Se diffidate delle religioni ma credete nella religiosità ecco un disco di musica sacra: “Jesus’ blood never failed me yet” di Gavin Bryars. In realtà il protagonista di questa storia non è Gavin Bryars e il disco non è stato registrato tra le austere navate di una cattedrale: il musicista inglese, girovagando per le vie di Londra con un registratore per la realizzazione di un documentario captò tra voci e schiamazzi assortiti anche la voce di un ignoto barbone che canticchiava questa canzone nel tunnel della metropolitana.  Pochi secondi dalla forza misteriosa che si prestavano ad essere messi in loop.
When I played it at home, I found that his singing was in tune with my piano, and I improvised a simple accompaniment. I noticed, too, that the first section of the song – 13 bars in length – formed an effective loop which repeated in a slightly unpredictable way. I took the tape loop to Leicester, where I was working in the Fine Art Department, and copied the loop onto a continuous reel of tape, thinking about perhaps adding an orchestrated accompaniment to this. The door of the recording room opened on to one of the large painting studios and I left the tape copying, with the door open, while I went to have a cup of coffee. When I came back I found the normally lively room unnaturally subdued. People were moving about much more slowly than usual and a few were sitting alone, quietly weeping”.
L’idea di Bryars fu allora quella di reiterare quell’unica frase accompagnandola con un crescendo di strumenti. Nacque così questo pezzo eseguito la prima volta nel 1972 e messo su disco per l’etichetta di Brian Eno nel 1975.
Poi nel 1993 Gavin Bryars ricevette una telefonata di Tom Waits che cercava quel vinile ormai introvabile. Quella strana richiesta fu la scintilla che portò alla registrazione ex novo dell’album stavolta esteso a 74 minuti con l’accompagnamento finale dello stesso cantante americano diventato disco dopo disco nume tutelare di tutti i barboni e di tutti gli ubriaconi della Terra.

- - - - - - -

**COMPITI DA SVOLGERE:**
(A) Stabilisci se ciascuna affermazione concorda con il testo sul disco di Gavin Bryars: (i) il disco è stato registrato in una cattedrale; (ii) il pezzo fu eseguito per la prima volta nel 1972; (iii) nel 1993 Tom Waits telefonò a Gavin Bryars in cerca del vinile. Per ognuna rispondi sì o no e cita le parole decisive del testo.
(B) Ricopia senza modifiche il passo del testo sul disco di Gavin Bryars che inizia con le parole «L’idea di Bryars» e si chiude dopo le parole «Eno nel 1975.».

- - - - - - -

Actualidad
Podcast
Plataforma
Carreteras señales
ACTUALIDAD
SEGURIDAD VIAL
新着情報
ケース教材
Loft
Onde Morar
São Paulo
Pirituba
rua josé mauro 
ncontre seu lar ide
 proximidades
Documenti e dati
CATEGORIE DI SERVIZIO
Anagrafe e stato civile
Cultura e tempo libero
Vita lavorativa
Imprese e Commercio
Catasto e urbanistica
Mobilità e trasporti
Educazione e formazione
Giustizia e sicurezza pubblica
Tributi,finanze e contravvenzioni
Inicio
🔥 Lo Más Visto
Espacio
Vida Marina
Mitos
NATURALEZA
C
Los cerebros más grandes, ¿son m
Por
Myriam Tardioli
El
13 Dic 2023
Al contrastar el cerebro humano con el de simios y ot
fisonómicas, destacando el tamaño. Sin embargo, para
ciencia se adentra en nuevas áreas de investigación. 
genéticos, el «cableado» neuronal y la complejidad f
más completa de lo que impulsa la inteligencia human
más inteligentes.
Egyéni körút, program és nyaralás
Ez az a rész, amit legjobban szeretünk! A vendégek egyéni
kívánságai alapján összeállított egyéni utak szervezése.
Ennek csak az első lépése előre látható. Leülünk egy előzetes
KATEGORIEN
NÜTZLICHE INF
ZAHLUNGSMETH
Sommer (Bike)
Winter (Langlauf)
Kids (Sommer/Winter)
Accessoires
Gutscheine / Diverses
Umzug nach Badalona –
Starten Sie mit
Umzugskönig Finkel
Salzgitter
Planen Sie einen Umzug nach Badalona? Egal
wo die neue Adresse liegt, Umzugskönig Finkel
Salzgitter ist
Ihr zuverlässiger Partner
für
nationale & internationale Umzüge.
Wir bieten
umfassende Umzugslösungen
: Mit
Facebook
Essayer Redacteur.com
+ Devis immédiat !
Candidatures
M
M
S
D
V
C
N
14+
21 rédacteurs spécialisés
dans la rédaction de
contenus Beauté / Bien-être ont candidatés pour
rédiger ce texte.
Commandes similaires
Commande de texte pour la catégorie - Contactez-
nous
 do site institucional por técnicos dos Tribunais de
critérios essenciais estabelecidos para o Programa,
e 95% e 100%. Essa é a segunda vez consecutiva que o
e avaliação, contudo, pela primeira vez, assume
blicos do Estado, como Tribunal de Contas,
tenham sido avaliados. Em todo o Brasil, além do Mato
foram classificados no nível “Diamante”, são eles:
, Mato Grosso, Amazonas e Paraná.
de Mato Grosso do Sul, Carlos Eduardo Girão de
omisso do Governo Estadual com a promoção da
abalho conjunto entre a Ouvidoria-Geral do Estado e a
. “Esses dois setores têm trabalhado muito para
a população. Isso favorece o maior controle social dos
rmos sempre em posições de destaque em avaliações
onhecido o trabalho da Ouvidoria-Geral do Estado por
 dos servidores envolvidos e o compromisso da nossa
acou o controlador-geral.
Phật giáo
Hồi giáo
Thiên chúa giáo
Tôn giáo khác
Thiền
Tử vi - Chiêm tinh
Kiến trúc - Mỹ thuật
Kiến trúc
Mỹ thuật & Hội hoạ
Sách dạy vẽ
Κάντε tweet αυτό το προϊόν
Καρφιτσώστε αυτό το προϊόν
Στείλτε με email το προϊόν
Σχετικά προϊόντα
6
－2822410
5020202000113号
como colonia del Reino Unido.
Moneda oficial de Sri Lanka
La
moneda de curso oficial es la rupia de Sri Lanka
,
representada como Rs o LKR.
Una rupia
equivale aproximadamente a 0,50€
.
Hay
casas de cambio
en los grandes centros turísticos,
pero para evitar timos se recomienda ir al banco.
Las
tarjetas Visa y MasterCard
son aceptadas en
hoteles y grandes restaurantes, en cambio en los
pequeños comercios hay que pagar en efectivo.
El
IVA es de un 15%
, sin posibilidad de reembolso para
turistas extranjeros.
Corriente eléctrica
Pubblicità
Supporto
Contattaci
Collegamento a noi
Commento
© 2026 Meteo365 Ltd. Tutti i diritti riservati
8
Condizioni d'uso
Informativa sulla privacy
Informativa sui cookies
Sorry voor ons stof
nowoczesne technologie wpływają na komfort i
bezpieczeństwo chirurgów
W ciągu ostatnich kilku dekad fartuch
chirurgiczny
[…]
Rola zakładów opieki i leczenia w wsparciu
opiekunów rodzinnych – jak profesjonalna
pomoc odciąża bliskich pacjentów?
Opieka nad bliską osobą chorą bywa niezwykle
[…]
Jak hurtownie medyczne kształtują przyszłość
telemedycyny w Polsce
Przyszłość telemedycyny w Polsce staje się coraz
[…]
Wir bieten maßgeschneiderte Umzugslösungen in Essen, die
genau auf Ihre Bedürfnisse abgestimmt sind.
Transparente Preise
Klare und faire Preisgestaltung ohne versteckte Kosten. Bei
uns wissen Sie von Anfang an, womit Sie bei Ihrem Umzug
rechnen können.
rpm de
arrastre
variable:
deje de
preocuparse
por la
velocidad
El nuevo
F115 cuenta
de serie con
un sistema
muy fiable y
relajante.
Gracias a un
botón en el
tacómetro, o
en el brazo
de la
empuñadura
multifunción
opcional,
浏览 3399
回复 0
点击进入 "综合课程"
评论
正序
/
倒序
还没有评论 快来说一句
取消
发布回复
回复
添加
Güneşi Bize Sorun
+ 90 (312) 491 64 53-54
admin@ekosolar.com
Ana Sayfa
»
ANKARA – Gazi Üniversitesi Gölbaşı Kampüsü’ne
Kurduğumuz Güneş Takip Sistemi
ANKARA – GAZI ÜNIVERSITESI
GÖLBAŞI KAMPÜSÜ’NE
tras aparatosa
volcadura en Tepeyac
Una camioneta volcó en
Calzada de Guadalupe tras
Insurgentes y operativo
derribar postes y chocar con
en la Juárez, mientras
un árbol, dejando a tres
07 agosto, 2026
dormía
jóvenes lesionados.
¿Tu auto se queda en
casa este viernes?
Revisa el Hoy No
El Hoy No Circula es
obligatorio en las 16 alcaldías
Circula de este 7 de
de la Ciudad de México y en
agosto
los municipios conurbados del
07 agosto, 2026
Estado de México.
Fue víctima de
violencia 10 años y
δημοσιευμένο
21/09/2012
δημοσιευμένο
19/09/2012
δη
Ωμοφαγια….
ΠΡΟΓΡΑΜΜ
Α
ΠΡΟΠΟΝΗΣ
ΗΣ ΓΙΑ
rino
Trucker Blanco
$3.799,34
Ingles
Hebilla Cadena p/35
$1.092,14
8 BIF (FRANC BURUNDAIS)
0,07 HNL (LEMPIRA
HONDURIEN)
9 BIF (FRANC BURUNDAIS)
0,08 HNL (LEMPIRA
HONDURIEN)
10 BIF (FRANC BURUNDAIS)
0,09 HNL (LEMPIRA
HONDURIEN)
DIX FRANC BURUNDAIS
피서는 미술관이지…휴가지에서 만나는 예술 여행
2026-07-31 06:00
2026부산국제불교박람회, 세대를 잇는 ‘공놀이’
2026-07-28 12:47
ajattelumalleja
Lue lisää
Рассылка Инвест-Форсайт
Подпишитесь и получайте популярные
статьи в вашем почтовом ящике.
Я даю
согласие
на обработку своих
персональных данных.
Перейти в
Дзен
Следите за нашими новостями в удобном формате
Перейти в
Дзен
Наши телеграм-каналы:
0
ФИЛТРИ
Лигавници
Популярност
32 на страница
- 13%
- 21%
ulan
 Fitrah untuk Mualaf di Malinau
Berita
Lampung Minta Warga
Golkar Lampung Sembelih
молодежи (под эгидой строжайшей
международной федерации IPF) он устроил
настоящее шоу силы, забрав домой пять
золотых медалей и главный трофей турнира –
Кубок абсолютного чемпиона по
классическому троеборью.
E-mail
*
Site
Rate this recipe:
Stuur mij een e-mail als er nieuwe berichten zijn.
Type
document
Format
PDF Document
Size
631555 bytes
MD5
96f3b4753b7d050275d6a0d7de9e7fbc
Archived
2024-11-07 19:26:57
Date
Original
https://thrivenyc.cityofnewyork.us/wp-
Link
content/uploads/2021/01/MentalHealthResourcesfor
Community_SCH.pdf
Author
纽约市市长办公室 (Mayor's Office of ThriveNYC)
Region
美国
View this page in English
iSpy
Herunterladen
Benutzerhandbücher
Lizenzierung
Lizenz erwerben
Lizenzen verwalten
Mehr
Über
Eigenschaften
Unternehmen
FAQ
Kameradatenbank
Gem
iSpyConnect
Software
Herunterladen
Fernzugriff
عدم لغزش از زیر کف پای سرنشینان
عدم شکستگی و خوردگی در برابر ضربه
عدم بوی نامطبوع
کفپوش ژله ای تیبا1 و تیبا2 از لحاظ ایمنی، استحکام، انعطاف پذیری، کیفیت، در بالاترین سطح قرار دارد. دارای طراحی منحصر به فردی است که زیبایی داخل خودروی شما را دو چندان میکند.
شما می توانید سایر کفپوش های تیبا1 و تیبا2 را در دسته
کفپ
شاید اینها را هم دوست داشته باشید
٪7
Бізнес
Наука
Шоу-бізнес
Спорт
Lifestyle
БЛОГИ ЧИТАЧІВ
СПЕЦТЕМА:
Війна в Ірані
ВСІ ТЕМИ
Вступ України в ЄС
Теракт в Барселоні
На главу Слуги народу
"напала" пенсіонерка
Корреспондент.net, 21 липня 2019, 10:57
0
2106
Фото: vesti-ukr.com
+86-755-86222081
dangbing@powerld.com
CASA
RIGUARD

- - - - - - -

**SOLUZIONI PER COMPITO:**
(A)
(i) No: «il disco non è stato registrato tra le austere navate di una cattedrale».
(ii) Sì: «eseguito la prima volta nel 1972».
(iii) Sì: «nel 1993 Gavin Bryars ricevette una telefonata di Tom Waits che cercava quel vinile ormai introvabile».

(B)
L’idea di Bryars fu allora quella di reiterare quell’unica frase accompagnandola con un crescendo di strumenti. Nacque così questo pezzo eseguito la prima volta nel 1972 e messo su disco per l’etichetta di Brian Eno nel 1975.